When kids become legal adults, they have a right to complete health privacy under HIPAA. That means no one can see their information without permission—and that means you, even if you’re paying for college or they’re still living in your basement. Ask your child to sign a HIPAA release form (which is often included along with the medical power of attorney), to allow health providers to share relevant information. Signees can also exclude certain information, such as disclosures regarding sex and drugs.


You may be spending a small fortune on college. Guess what? It doesn’t entitle you to view your child’s GPA. “Schools have no obligation to tell you about their grades,” says Joan Mistrough, owner of Money Proud Financial Coaching in Metuchen. “A lot of parents get really upset about that because they feel like they have the right to see them, and the fact is they don’t.” This is because the Family Educational Rights and Privacy Act (FERPA) gives parents legal rights over their minor’s academic information—a right that transfers upon turning 18 or starting college. The work around? Most schools offer students the opportunity to sign a FERPA release allowing parental access. Parents can also formally request access for kids who are still tax dependents. Discuss FERPA with your child to come up with a solution that respects both their independence and your hefty financial investment. Here’s what else you should think about:


Once your child turns 18, accounts and investments held in their names may become theirs. Check with your banks or investment manager to find out what your next steps are in terms of transferring assets. If willing, you should also have your child designate a beneficiary, and add you as secondary (aka authorized signer) on accounts allowing you access without ownership (assuming they want your continued help managing the account).


Does your child need a will? Maybe not if they have few assets. “If they have a trust fund, that’s a different scenario,” says Murzin, though a simple will never hurts. It may, however, be a good time for you to revisit your will and trust to see how circumstances changed. If you don’t designate when (at age 30; upon marriage; etc.), how (for college/trade school; to start a business, a home, etc.), for whom (kids, grandkids, friends) and in what percentage you’d like your money to be distributed, any of your beneficiaries over the age of 18 can spend their inheritance anyway they see fit.

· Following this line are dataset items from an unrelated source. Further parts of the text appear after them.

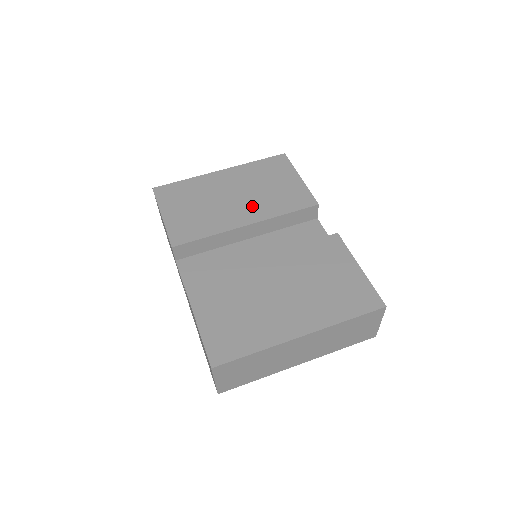
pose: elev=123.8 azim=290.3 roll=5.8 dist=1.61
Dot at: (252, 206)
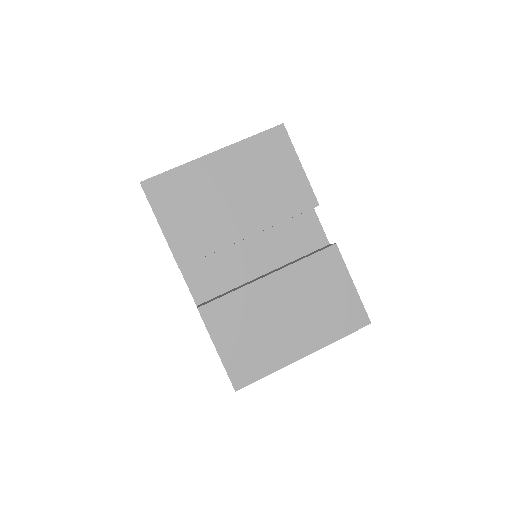
Dot at: (253, 209)
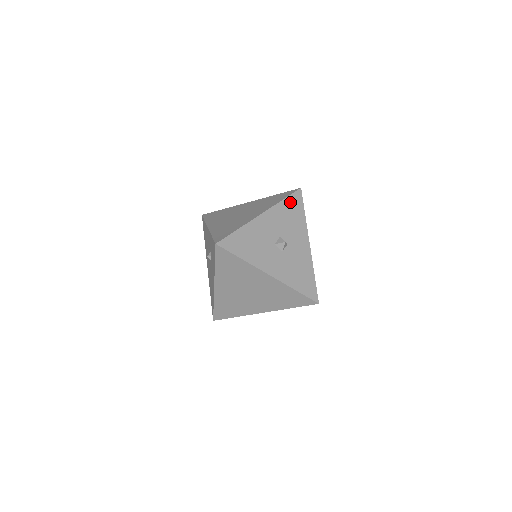
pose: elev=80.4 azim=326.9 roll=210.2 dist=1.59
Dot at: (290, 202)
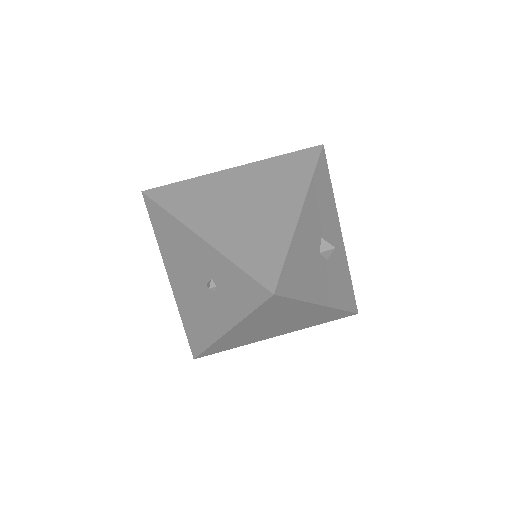
Dot at: (319, 174)
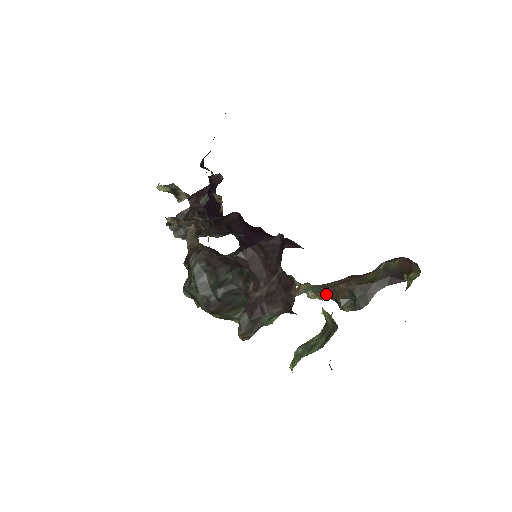
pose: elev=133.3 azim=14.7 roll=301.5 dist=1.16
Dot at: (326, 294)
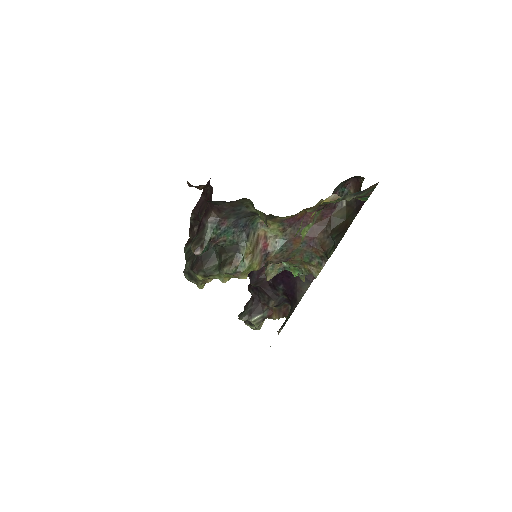
Dot at: (318, 258)
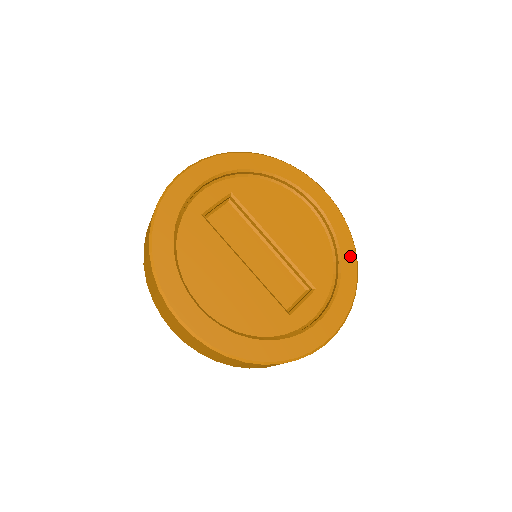
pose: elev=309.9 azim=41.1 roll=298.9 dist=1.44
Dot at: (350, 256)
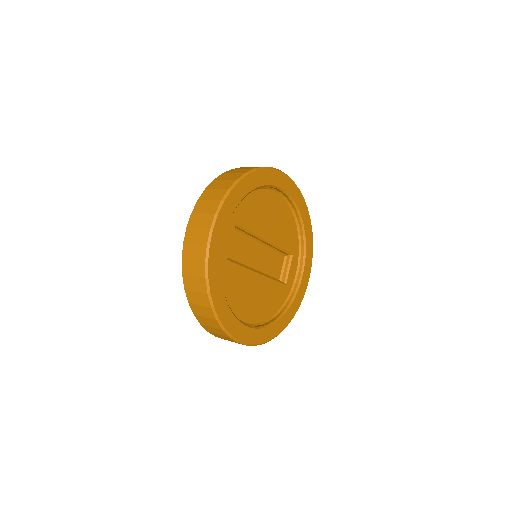
Dot at: (307, 218)
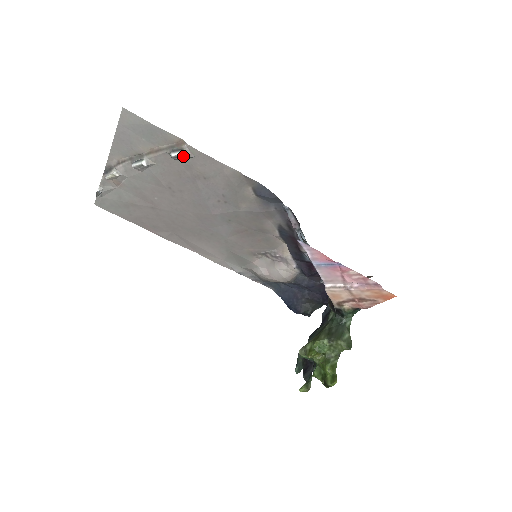
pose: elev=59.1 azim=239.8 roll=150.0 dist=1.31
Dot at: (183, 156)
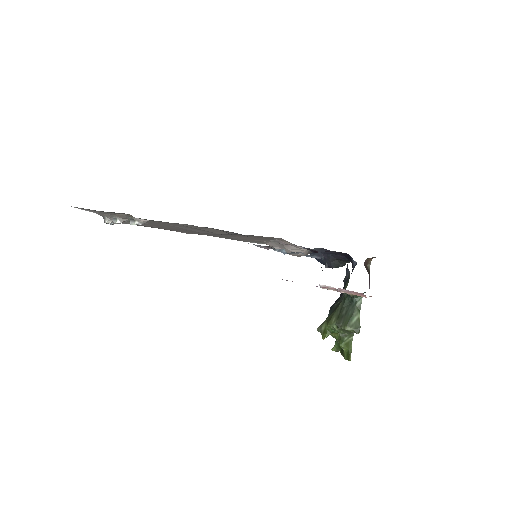
Dot at: occluded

Young adults are inundated with credit card offers—a practical life necessity that often drives inexperienced spenders deeply into debt. The smartest and safest way to get a card, according to Mistrough, is to add your child to your account. The benefit is two-fold: Parents can monitor transactions (how much on pizza?) and students get an immediate bump in their credit score, a must for things like renting apartments, signing up for utilities and getting their own phone (you can’t pay for it forever). “A good credit score can be golden for them,” she says. “But the main thing is to teach them skills and how to be responsible with money.”

And that’s the point of a continued connection to your children. It’s not to micro-manage or control them, but rather to have their back and support their growth.

“Give them wings but also don’t let them crash,” says Mistrough. “It’s a balancing act for sure.”

Jennifer Kantor is an education, parenting and lifestyle writer and a Maplewood mom of two.